WHAT NEEDS TO BE DONE
Write out only the opening lines of the entries, through the line with "12. dough round [988,474,1098,609]".

RECORDS FOR THE TASK
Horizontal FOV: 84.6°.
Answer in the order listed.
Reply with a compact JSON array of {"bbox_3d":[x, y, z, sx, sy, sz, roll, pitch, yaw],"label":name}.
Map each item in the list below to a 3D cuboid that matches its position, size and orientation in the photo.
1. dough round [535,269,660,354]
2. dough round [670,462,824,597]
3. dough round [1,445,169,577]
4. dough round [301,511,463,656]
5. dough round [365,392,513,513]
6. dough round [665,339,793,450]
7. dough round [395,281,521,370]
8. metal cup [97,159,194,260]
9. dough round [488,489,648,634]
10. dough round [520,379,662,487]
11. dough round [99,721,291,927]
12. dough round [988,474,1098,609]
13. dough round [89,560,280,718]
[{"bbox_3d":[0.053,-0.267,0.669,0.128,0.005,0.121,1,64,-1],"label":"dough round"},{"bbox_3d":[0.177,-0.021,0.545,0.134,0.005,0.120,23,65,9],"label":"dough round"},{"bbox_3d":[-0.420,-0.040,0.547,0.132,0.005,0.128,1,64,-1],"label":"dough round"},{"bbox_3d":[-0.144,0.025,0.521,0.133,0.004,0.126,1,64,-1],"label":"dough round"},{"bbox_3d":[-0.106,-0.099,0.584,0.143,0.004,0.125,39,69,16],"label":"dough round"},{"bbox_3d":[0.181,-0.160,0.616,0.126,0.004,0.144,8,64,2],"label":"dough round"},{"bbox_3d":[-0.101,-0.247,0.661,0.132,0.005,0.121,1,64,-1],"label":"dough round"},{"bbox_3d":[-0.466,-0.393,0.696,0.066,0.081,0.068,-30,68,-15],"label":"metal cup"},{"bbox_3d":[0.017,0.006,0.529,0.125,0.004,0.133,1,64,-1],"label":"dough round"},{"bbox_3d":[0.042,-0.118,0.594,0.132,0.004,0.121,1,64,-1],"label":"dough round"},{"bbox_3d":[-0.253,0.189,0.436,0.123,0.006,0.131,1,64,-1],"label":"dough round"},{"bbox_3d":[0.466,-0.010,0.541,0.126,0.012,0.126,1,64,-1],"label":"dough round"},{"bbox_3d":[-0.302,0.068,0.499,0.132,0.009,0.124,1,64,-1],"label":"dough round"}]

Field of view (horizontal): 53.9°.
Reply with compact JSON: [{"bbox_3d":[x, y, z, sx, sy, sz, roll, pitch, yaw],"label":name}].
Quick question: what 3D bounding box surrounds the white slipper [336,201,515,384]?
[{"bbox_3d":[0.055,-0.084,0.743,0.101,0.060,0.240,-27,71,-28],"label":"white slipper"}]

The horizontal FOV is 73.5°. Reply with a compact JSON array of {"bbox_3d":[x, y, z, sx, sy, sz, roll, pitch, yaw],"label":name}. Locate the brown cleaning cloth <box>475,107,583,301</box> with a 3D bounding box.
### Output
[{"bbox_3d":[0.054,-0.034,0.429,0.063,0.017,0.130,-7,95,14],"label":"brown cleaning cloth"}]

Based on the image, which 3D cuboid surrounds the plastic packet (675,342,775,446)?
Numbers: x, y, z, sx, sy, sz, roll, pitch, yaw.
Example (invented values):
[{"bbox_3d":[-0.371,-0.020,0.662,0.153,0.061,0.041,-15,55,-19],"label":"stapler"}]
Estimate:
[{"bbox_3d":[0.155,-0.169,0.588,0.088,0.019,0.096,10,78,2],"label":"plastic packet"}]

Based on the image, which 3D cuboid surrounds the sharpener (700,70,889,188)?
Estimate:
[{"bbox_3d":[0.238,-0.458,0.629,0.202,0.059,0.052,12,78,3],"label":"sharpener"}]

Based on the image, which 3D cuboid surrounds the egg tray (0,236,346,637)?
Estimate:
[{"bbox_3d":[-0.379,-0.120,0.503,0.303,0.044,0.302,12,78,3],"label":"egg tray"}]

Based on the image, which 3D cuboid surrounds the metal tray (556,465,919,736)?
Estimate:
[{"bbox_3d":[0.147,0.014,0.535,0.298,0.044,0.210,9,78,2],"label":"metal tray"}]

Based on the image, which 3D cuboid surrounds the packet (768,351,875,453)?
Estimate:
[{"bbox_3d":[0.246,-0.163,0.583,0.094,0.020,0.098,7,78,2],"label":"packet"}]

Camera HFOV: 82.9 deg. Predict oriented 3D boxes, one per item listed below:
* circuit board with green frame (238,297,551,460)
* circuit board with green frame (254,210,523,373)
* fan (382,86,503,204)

SOLUTION FOR THIS TASK
Horizontal FOV: 84.6°.
Answer in the order listed.
Reply with a compact JSON array of {"bbox_3d":[x, y, z, sx, sy, sz, roll, pitch, yaw],"label":name}.
Map each item in the list below to a 3D cuboid that matches its position, size and orientation in the photo.
1. dough round [535,269,660,354]
2. dough round [670,462,824,597]
3. dough round [1,445,169,577]
4. dough round [301,511,463,656]
5. dough round [365,392,513,513]
6. dough round [665,339,793,450]
7. dough round [395,281,521,370]
8. metal cup [97,159,194,260]
9. dough round [488,489,648,634]
10. dough round [520,379,662,487]
11. dough round [99,721,291,927]
12. dough round [988,474,1098,609]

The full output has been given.